GPCC Startup Fails or Aborts After Segment Host Crash
search cancel

GPCC Startup Fails or Aborts After Segment Host Crash

book

Article ID: 439601

calendar_today

Updated On:

Products

VMware Tanzu Data Intelligence VMware Tanzu Greenplum VMware Tanzu Greenplum / Gemfire

Issue/Introduction

After a segment host goes offline, crashes and becomes unreachable on the network, Greenplum Command Center (GPCC) fails to start.

 

Environment

GPCC 6.15

Cause

When executing the gpcc start command, the process may hang and eventually fail. A review of the GPCC logs indicates that the Agent Manager initialization has been aborted, often accompanied by SSH connection timeouts or host unreachable errors pointing to the downed segment host.
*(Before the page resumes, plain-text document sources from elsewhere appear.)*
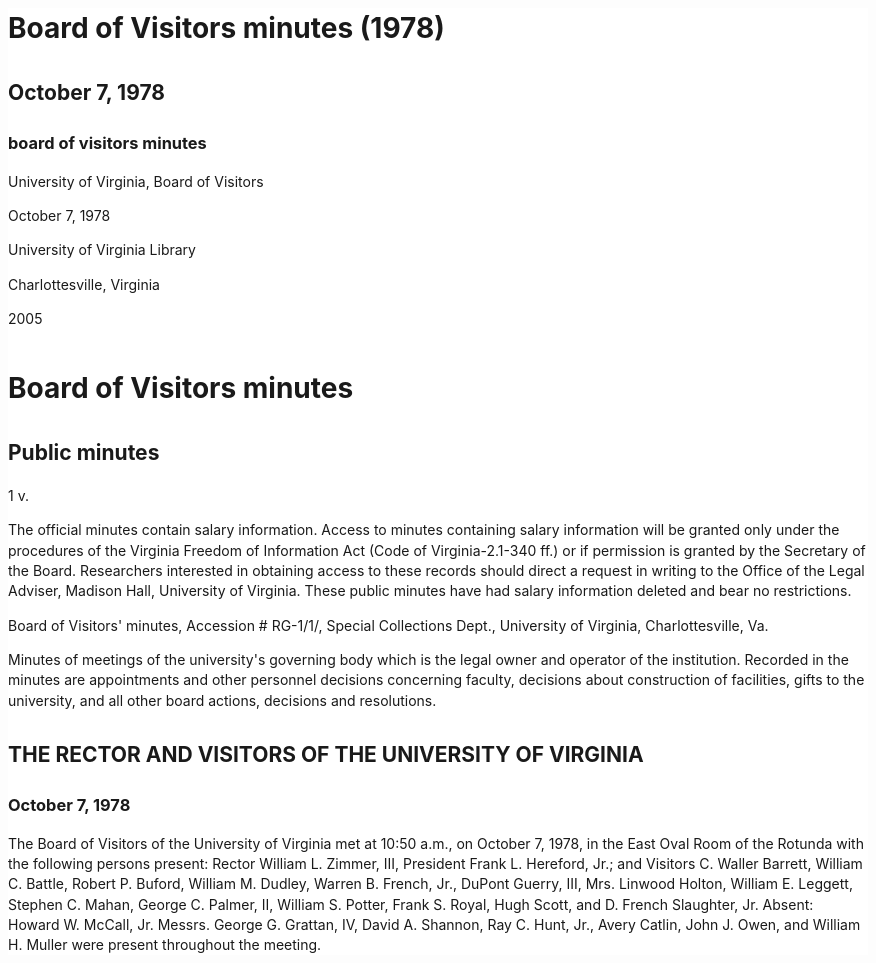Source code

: 







# Board of Visitors minutes (1978)

## October 7, 1978

### board of visitors minutes

University of Virginia, Board of Visitors

October 7, 1978

University of Virginia Library

Charlottesville, Virginia

2005

# Board of Visitors minutes

## Public minutes

1 v.

The official minutes contain salary information. Access to minutes containing salary information will be granted only under the procedures of the Virginia Freedom of Information Act (Code of Virginia-2.1-340 ff.) or if permission is granted by the Secretary of the Board. Researchers interested in obtaining access to these records should direct a request in writing to the Office of the Legal Adviser, Madison Hall, University of Virginia. These public minutes have had salary information deleted and bear no restrictions.

Board of Visitors' minutes, Accession # RG-1/1/, Special Collections Dept., University of Virginia, Charlottesville, Va.

Minutes of meetings of the university's governing body which is the legal owner and operator of the institution. Recorded in the minutes are appointments and other personnel decisions concerning faculty, decisions about construction of facilities, gifts to the university, and all other board actions, decisions and resolutions.

## THE RECTOR AND VISITORS OF THE UNIVERSITY OF VIRGINIA

### October 7, 1978

The Board of Visitors of the University of Virginia met at 10:50 a.m., on October 7, 1978, in the East Oval Room of the Rotunda with the following persons present: Rector William L. Zimmer, III, President Frank L. Hereford, Jr.; and Visitors C. Waller Barrett, William C. Battle, Robert P. Buford, William M. Dudley, Warren B. French, Jr., DuPont Guerry, III, Mrs. Linwood Holton, William E. Leggett, Stephen C. Mahan, George C. Palmer, II, William S. Potter, Frank S. Royal, Hugh Scott, and D. French Slaughter, Jr. Absent: Howard W. McCall, Jr. Messrs. George G. Grattan, IV, David A. Shannon, Ray C. Hunt, Jr., Avery Catlin, John J. Owen, and William H. Muller were present throughout the meeting.
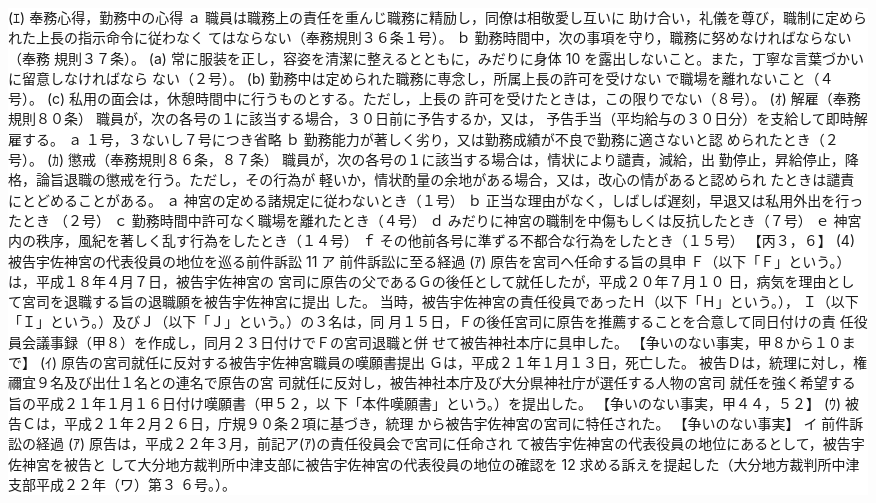   (ｴ) 奉務心得，勤務中の心得 
   ａ 職員は職務上の責任を重んじ職務に精励し，同僚は相敬愛し互いに
助け合い，礼儀を尊び，職制に定められた上長の指示命令に従わなく
てはならない（奉務規則３６条１号）。 
 ｂ 勤務時間中，次の事項を守り，職務に努めなければならない（奉務
規則３７条）。 
    (a) 常に服装を正し，容姿を清潔に整えるとともに，みだりに身体
 10 
を露出しないこと。また，丁寧な言葉づかいに留意しなければなら
ない（２号）。 
    (b) 勤務中は定められた職務に専念し，所属上長の許可を受けない
で職場を離れないこと（４号）。 
    (c) 私用の面会は，休憩時間中に行うものとする。ただし，上長の
許可を受けたときは，この限りでない（８号）。 
  (ｵ) 解雇（奉務規則８０条） 
    職員が，次の各号の１に該当する場合，３０日前に予告するか，又は，
予告手当（平均給与の３０日分）を支給して即時解雇する。 
   ａ １号，３ないし７号につき省略 
ｂ 勤務能力が著しく劣り，又は勤務成績が不良で勤務に適さないと認
められたとき（２号）。 
    (ｶ) 懲戒（奉務規則８６条，８７条） 
      職員が，次の各号の１に該当する場合は，情状により譴責，減給，出
勤停止，昇給停止，降格，論旨退職の懲戒を行う。ただし，その行為が
軽いか，情状酌量の余地がある場合，又は，改心の情があると認められ
たときは譴責にとどめることがある。 
     ａ 神宮の定める諸規定に従わないとき（１号） 
     ｂ 正当な理由がなく，しばしば遅刻，早退又は私用外出を行ったとき
（２号） 
ｃ 勤務時間中許可なく職場を離れたとき（４号） 
ｄ みだりに神宮の職制を中傷もしくは反抗したとき（７号） 
ｅ 神宮内の秩序，風紀を著しく乱す行為をしたとき（１４号） 
ｆ その他前各号に準ずる不都合な行為をしたとき（１５号） 
【丙３，６】 
(4) 被告宇佐神宮の代表役員の地位を巡る前件訴訟 
 11 
  ア 前件訴訟に至る経過 
(ｱ) 原告を宮司へ任命する旨の具申 
  Ｆ（以下「Ｆ」という。）は，平成１８年４月７日，被告宇佐神宮の
宮司に原告の父であるＧの後任として就任したが，平成２０年７月１０
日，病気を理由として宮司を退職する旨の退職願を被告宇佐神宮に提出
した。 
当時，被告宇佐神宮の責任役員であったＨ（以下「Ｈ」という。），
Ｉ（以下「Ｉ」という。）及びＪ（以下「Ｊ」という。）の３名は，同
月１５日，Ｆの後任宮司に原告を推薦することを合意して同日付けの責
任役員会議事録（甲８）を作成し，同月２３日付けでＦの宮司退職と併
せて被告神社本庁に具申した。 
【争いのない事実，甲８から１０まで】 
   (ｲ) 原告の宮司就任に反対する被告宇佐神宮職員の嘆願書提出 
Ｇは，平成２１年１月１３日，死亡した。 
被告Ｄは，統理に対し，権禰宜９名及び出仕１名との連名で原告の宮
司就任に反対し，被告神社本庁及び大分県神社庁が選任する人物の宮司
就任を強く希望する旨の平成２１年１月１６日付け嘆願書（甲５２，以
下「本件嘆願書」という。）を提出した。 
【争いのない事実，甲４４，５２】 
(ｳ) 被告Ｃは，平成２１年２月２６日，庁規９０条２項に基づき，統理
から被告宇佐神宮の宮司に特任された。 
【争いのない事実】 
   イ 前件訴訟の経過 
(ｱ) 原告は，平成２２年３月，前記ア(ｱ)の責任役員会で宮司に任命され
て被告宇佐神宮の代表役員の地位にあるとして，被告宇佐神宮を被告と
して大分地方裁判所中津支部に被告宇佐神宮の代表役員の地位の確認を
 12 
求める訴えを提起した（大分地方裁判所中津支部平成２２年（ワ）第３
６号。）。 
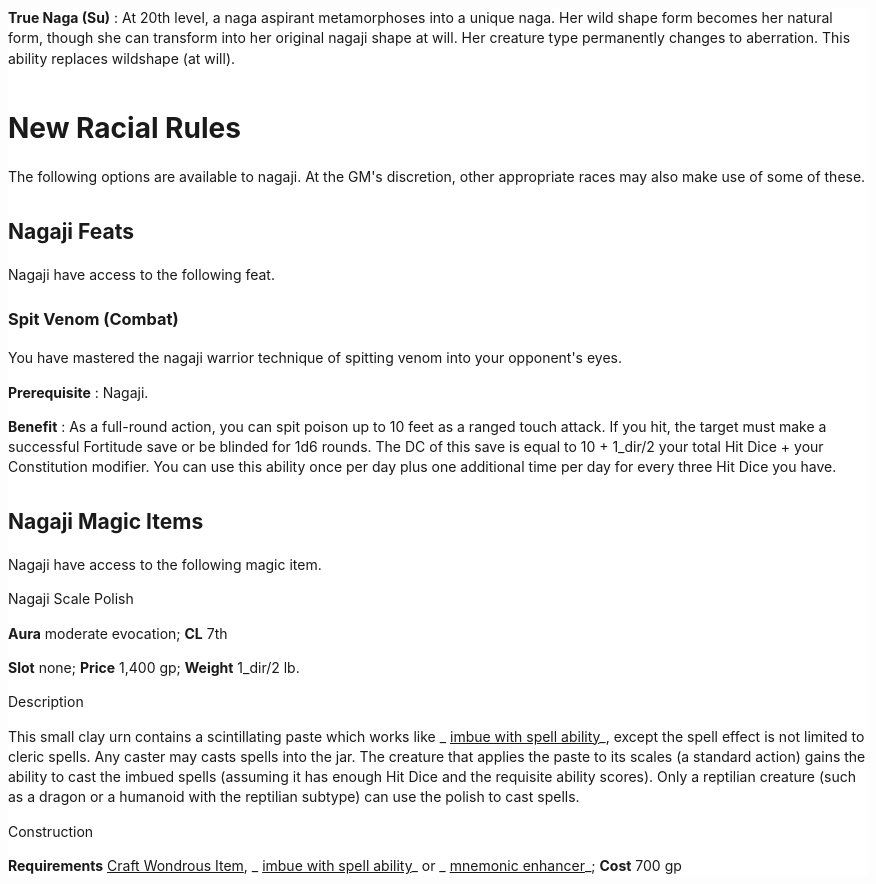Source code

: **True Naga (Su)** : At 20th level, a naga aspirant metamorphoses into a unique naga. Her wild shape form becomes her natural form, though she can transform into her original nagaji shape at will. Her creature type permanently changes to aberration. This ability replaces wildshape (at will).

# New Racial Rules

The following options are available to nagaji. At the GM's discretion, other appropriate races may also make use of some of these.

## Nagaji Feats

Nagaji have access to the following feat.

### Spit Venom (Combat)

You have mastered the nagaji warrior technique of spitting venom into your opponent's eyes.

**Prerequisite** : Nagaji.

**Benefit** : As a full-round action, you can spit poison up to 10 feet as a ranged touch attack. If you hit, the target must make a successful Fortitude save or be blinded for 1d6 rounds. The DC of this save is equal to 10 + 1_dir/2 your total Hit Dice + your Constitution modifier. You can use this ability once per day plus one additional time per day for every three Hit Dice you have.

## Nagaji Magic Items

Nagaji have access to the following magic item.

Nagaji Scale Polish

**Aura** moderate evocation; **CL** 7th

**Slot** none; **Price** 1,400 gp; **Weight** 1_dir/2 lb.

Description

This small clay urn contains a scintillating paste which works like _ [imbue with spell ability](../../spells_dir/imbueWithSpellAbility#_imbue-with-spell-ability)_, except the spell effect is not limited to cleric spells. Any caster may casts spells into the jar. The creature that applies the paste to its scales (a standard action) gains the ability to cast the imbued spells (assuming it has enough Hit Dice and the requisite ability scores). Only a reptilian creature (such as a dragon or a humanoid with the reptilian subtype) can use the polish to cast spells.

Construction

**Requirements** [Craft Wondrous Item](../../feats#_craft-wondrous-item), _ [imbue with spell ability](../../spells_dir/imbueWithSpellAbility#_imbue-with-spell-ability)_ or _ [mnemonic enhancer](../../spells_dir/mnemonicEnhancer#_mnemonic-enhancer)_; **Cost** 700 gp

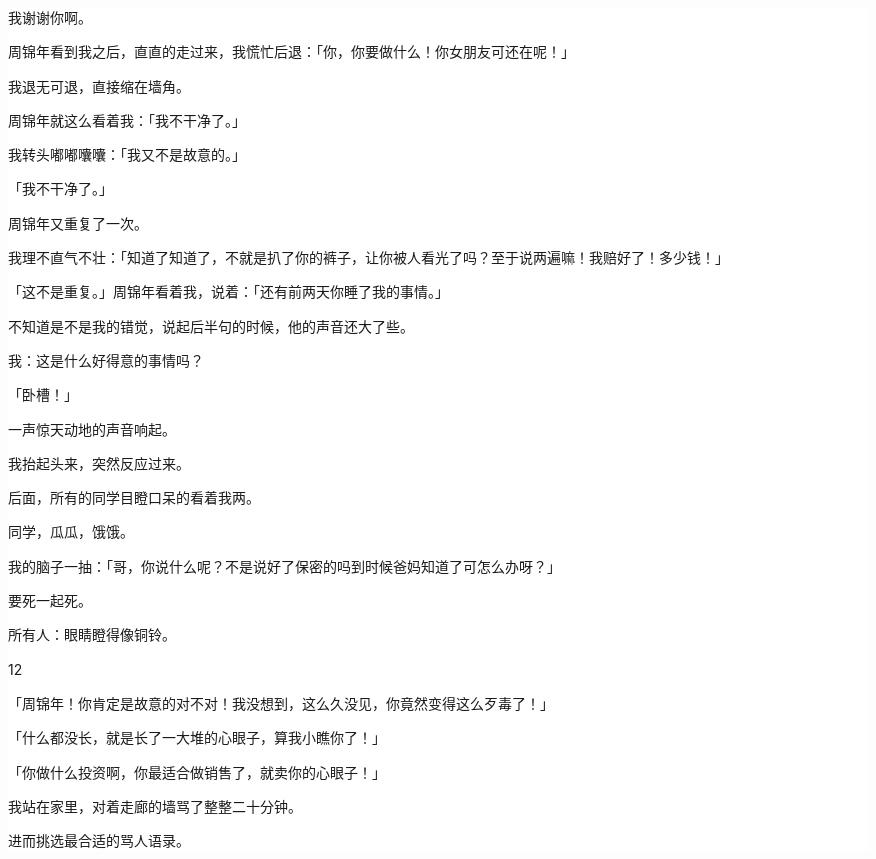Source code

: 我谢谢你啊。


周锦年看到我之后，直直的走过来，我慌忙后退：「你，你要做什么！你女朋友可还在呢！」


我退无可退，直接缩在墙角。


周锦年就这么看着我：「我不干净了。」


我转头嘟嘟囔囔：「我又不是故意的。」


「我不干净了。」


周锦年又重复了一次。


我理不直气不壮：「知道了知道了，不就是扒了你的裤子，让你被人看光了吗？至于说两遍嘛！我赔好了！多少钱！」


「这不是重复。」周锦年看着我，说着：「还有前两天你睡了我的事情。」


不知道是不是我的错觉，说起后半句的时候，他的声音还大了些。


我：这是什么好得意的事情吗？


「卧槽！」


一声惊天动地的声音响起。


我抬起头来，突然反应过来。


后面，所有的同学目瞪口呆的看着我两。


同学，瓜瓜，饿饿。


我的脑子一抽：「哥，你说什么呢？不是说好了保密的吗到时候爸妈知道了可怎么办呀？」


要死一起死。


所有人：眼睛瞪得像铜铃。


12


「周锦年！你肯定是故意的对不对！我没想到，这么久没见，你竟然变得这么歹毒了！」


「什么都没长，就是长了一大堆的心眼子，算我小瞧你了！」


「你做什么投资啊，你最适合做销售了，就卖你的心眼子！」


我站在家里，对着走廊的墙骂了整整二十分钟。


进而挑选最合适的骂人语录。
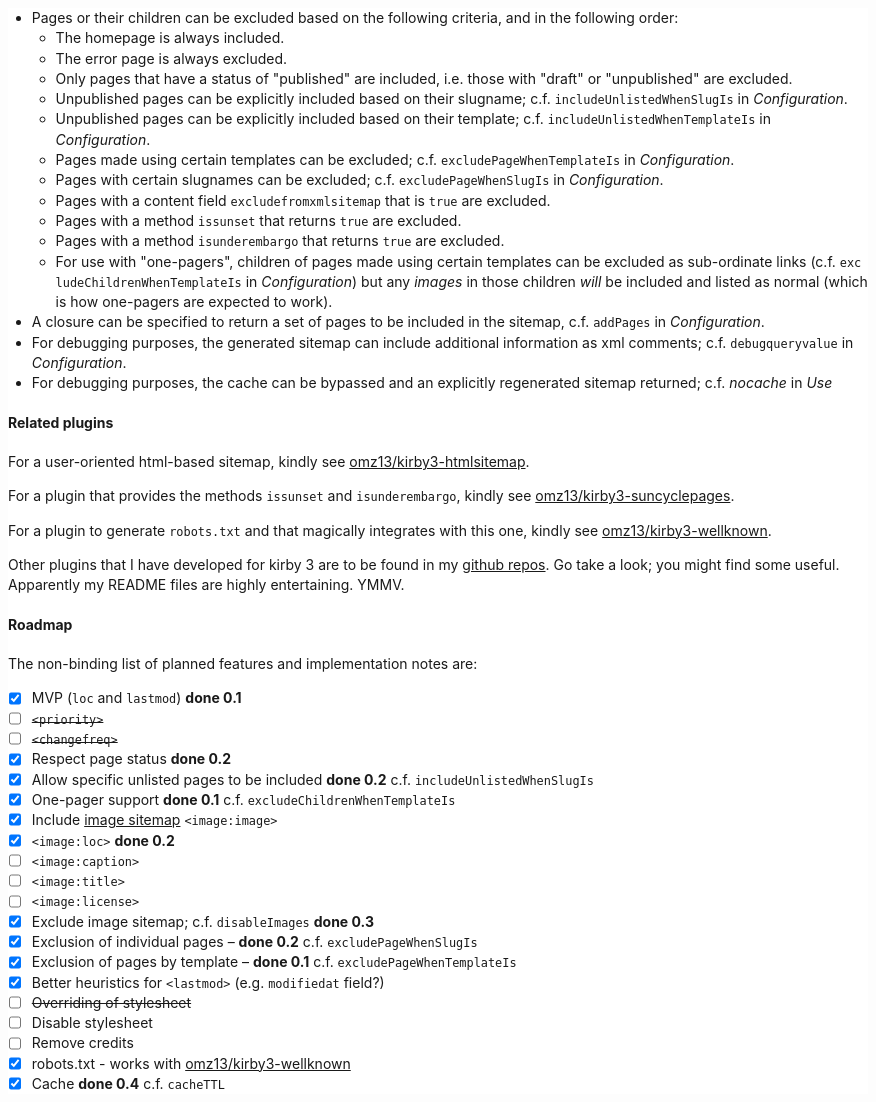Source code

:- Pages or their children can be excluded based on the following criteria, and in the following order:
  - The homepage is always included.
  - The error page is always excluded.
  - Only pages that have a status of "published" are included, i.e. those with "draft" or "unpublished" are excluded.
  - Unpublished pages can be explicitly included based on their slugname; c.f. `includeUnlistedWhenSlugIs` in _Configuration_.
  - Unpublished pages can be explicitly included based on their template; c.f. `includeUnlistedWhenTemplateIs` in _Configuration_.
  - Pages made using certain templates can be excluded; c.f. `excludePageWhenTemplateIs` in _Configuration_.
  - Pages with certain slugnames can be excluded; c.f. `excludePageWhenSlugIs` in _Configuration_.
  - Pages with a content field `excludefromxmlsitemap` that is `true` are excluded.
  - Pages with a method `issunset` that returns `true` are excluded.
  - Pages with a method `isunderembargo` that returns `true` are excluded.
  - For use with "one-pagers", children of pages made using certain templates can be excluded as sub-ordinate links (c.f. `excludeChildrenWhenTemplateIs` in _Configuration_) but any _images_ in those children *will* be included and listed as normal (which is how one-pagers are expected to work).
- A closure can be specified to return a set of pages to be included in the sitemap, c.f. `addPages` in _Configuration_.
- For debugging purposes, the generated sitemap can include additional information as xml comments; c.f. `debugqueryvalue` in _Configuration_.
- For debugging purposes, the cache can be bypassed and an explicitly regenerated sitemap returned; c.f. _nocache_ in _Use_

#### Related plugins

For a user-oriented html-based sitemap, kindly see [omz13/kirby3-htmlsitemap](https://github.com/omz13/kirby3-htmlsitemap).

For a plugin that provides the methods `issunset` and `isunderembargo`, kindly see [omz13/kirby3-suncyclepages](https://github.com/omz13/kirby3-suncyclepages).

For a plugin to generate `robots.txt` and that magically integrates with this one, kindly see [omz13/kirby3-wellknown](https://github.com/omz13/kirby3-wellknown).

Other plugins that I have developed for kirby 3 are to be found in my [github repos](https://github.com/omz13?utf8=✓&tab=repositories&q=kirby3-&type=&language=). Go take a look; you might find some useful. Apparently my README files are highly entertaining. YMMV.

#### Roadmap

The non-binding list of planned features and implementation notes are:

- [x] MVP (`loc` and `lastmod`) **done 0.1**
- [ ] ~~`<priority>`~~
- [ ] ~~`<changefreq>`~~
- [x] Respect page status **done 0.2**
- [x] Allow specific unlisted pages to be included **done 0.2** c.f.  `includeUnlistedWhenSlugIs`
- [x] One-pager support **done 0.1** c.f. `excludeChildrenWhenTemplateIs`
- [x] Include [image sitemap]((https://support.google.com/webmasters/answer/178636?hl=en)) `<image:image>`
- [x] `<image:loc>` **done 0.2**
- [ ] `<image:caption>`
- [ ] `<image:title>`
- [ ] `<image:license>`
- [x] Exclude image sitemap; c.f. `disableImages` **done 0.3**
- [x] Exclusion of individual pages – **done 0.2** c.f. `excludePageWhenSlugIs`
- [x] Exclusion of pages by template – **done 0.1** c.f. `excludePageWhenTemplateIs`
- [x] Better heuristics for `<lastmod>` (e.g. `modifiedat` field?)
- [ ] ~~Overriding of stylesheet~~
- [ ] Disable stylesheet
- [ ] Remove credits
- [x] robots.txt - works with [omz13/kirby3-wellknown](https://github.com/omz13/kirby3-wellknown)
- [x] Cache **done 0.4** c.f. `cacheTTL`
This issue occurs due to how GPCC validates the database cluster topology during its startup routine:

  1. Catalog Query: During initialization (StartAgentManager), GPCC dynamically reads the database's gp_segment_configuration system catalog to generate a complete list of all segment hosts.

  2. Lack of Status Filtering: GPCC does not currently filter this list based on the segment's actual status. It pulls the host list regardless of whether the database has marked the segments on that host as "up" or "down."

  3. SSH Verification: For every host retrieved from the catalog, GPCC attempts to establish an SSH connection to resolve the operating system hostname.

  4. Initialization Abort: Because the crashed host is offline, the SSH connection attempt times out or fails. GPCC treats this network failure as a critical error and immediately aborts the entire Agent Manager initialization, halting the GPCC startup.

Resolution

  1. Verify Cluster State: Check the status of all segments using gpstate -s to confirm which host/segments are down.
  2. Inspect Detailed Logs: Review /bb/bin/gplum/greenplum-cc-6.16.1/logs as referenced in the error to identify if a specific host is timing out or causing the agent manager to hang.
  3. Perform Segment Recovery: If segments on the crashed host are down, attempt recovery using gprecoverseg once the host is back online.
  4. Restart GPCC.